Business House Research - Resource Guides
Statistics Resource Guide - US Government Websites
This site is the portal to statistics, largely free, from over 100 federal agencies. The straightforward home page immediately gives a choice of access tools. "Topic Links", the index, is perhaps the most direct way to maneuver. There are a couple of ways to access statistics by geography. Data for a range of disciplines can be found by state, county, political division, or by other geographic entities. The data may be from FedStats itself or from other agencies. Users can link to a small collection of federal statistics publications available online, and there's an amazing search engine that can search across all federal agencies.
It is noteworthy that we find here a list of federal agencies with statistical programs, their coverage, and even key statistics. The site, on the whole, is a terrific tool for researchers exploring the federal statistical terrain. It makes locating government data surprisingly straightforward.
The Bureau of Economic Analysis is that agency of the U.S. Department of Commerce that profiles the economy through a wide span of data (largely free) on income, output, wealth, flow of products, etc. It measures personal income as well as the Gross Domestic Product. This is all broken down by industry, state and region. It also offers, "on a reimbursable basis", the regional economic multipliers that calculate the effect of change in one industry on another.
International figures are included as well. It is here that you will find the definitive information regarding U.S. direct investment abroad and foreign direct investment in the U. S., as well as the international balance of payments. Material regarding international accounts is detailed by its various elements. The data also covers U.S. affiliates of foreign companies and U.S. multinationals. The site's not difficult to use and for a detailed economic assessment it cannot be faulted.
The Bureau of Labor Statistics is that agency of the U.S. Department of Labor that compiles data on the myriad facets of the economy. Its most widely known product, The Consumer Price Index, from which the inflation rate is calculated, is published online monthly; the Web site offers a handy inflation calculator that does the computation. There are a horde of other free stats available here in areas from productivity and wages to unemployment and industry data, often by state or metropolitan area. It is not only US data on the site; a surprising amount of foreign data is online here, including international comparisons of such data as the Consumer Price Index, Gross Domestic Product, and productivity. Data may be selected to create a customized report and accessing the information is straightforward. This data could answer many researchers' needs directly or by inference.
The U.S. Census Bureau is an agency of the Department of Commerce, and an enormously important resource for free and fee-based information. The homepage along with the family of linked pages has enormous value. There is a lengthy and useful "Subjects Index", as well as a page with several tools for searching the site. A page labeled "Data Access Tools" offers "Interactive Internet Tools" (which refers to sub-areas of the site) and downloadable software for specialized use.
Labeled links on the page lead to the enormous wealth of census data, notably those links labeled "People", "Business" and "Geography". Even a relatively minor area such as that labeled "State and County Quick Facts" can be enormously useful when needed. "American Fact Finder" is a portal for population, housing, economic and geographic data. It is a universe of information.

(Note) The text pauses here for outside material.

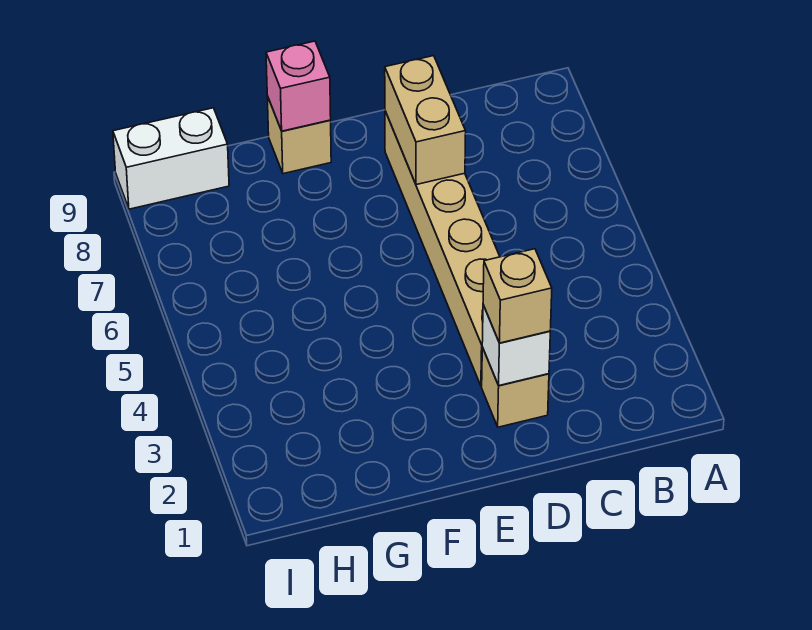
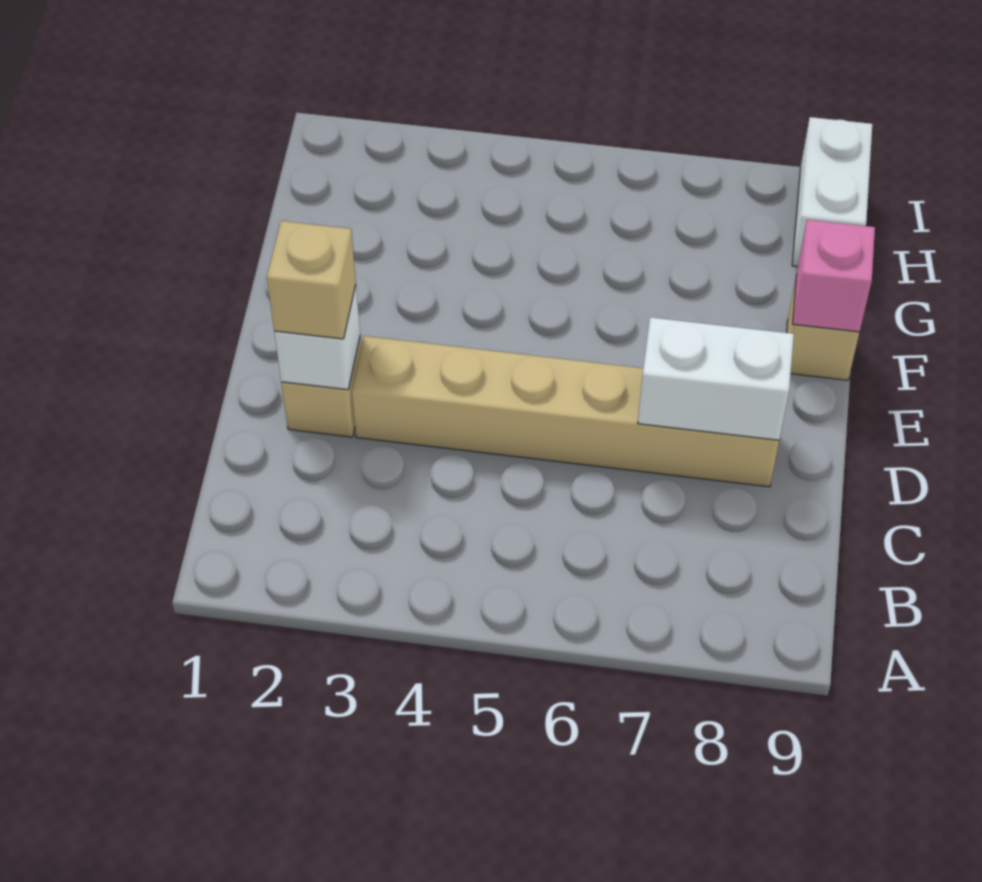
tan 1x2 brick [385,56,466,185] -> white 1x2 brick [638,317,794,440]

The 1997 Economic Census is the heart of census data for many researchers. There is an astounding amount of information available and the organization of the data is complex to the point of being arcane, but we could not do without it.
It includes industry data for all sectors - summary statistics by industry, and industry statistics by state and zip code, as well data for businesses without paid employees, and a section for "Minority- and Women-Owned Businesses". There are nineteen sector-specific reports composed of digital documents. The heart of these is the set of documents comprising the "Subject Series", where the pithy information regarding receipts and companies is to be found.
There is an important page called "Consolidated List of PDF's" that disentangles the documents by categorizing them into series: "Core Business Statistics Series"; "Subject Series"; "Industry Series" (a nascent area); "Geographical Area Series". To use a single example of the valuable material here: a document called "Company Summary" has aggregate information with U.S. businesses categorized by many different characteristics such as form of organization, industry sector, race, etc.
The Securities and Exchange Commission, of course, is the regulatory organization for the securities market. All American public companies with assets of ten million dollars or more and with 500 or more shareholders are required to file statements electronically. These documents include many of the common financials: annual reports; quarterly statements; proxy statements, etc.
Companies began filing electronically between 1993 and 1996. We can retrieve all these filings directly - and easily - from this Web site. The required filings of foreign companies traded in the U.S. are also available. We can also search mutual fund filings and prospectuses. All the material is free.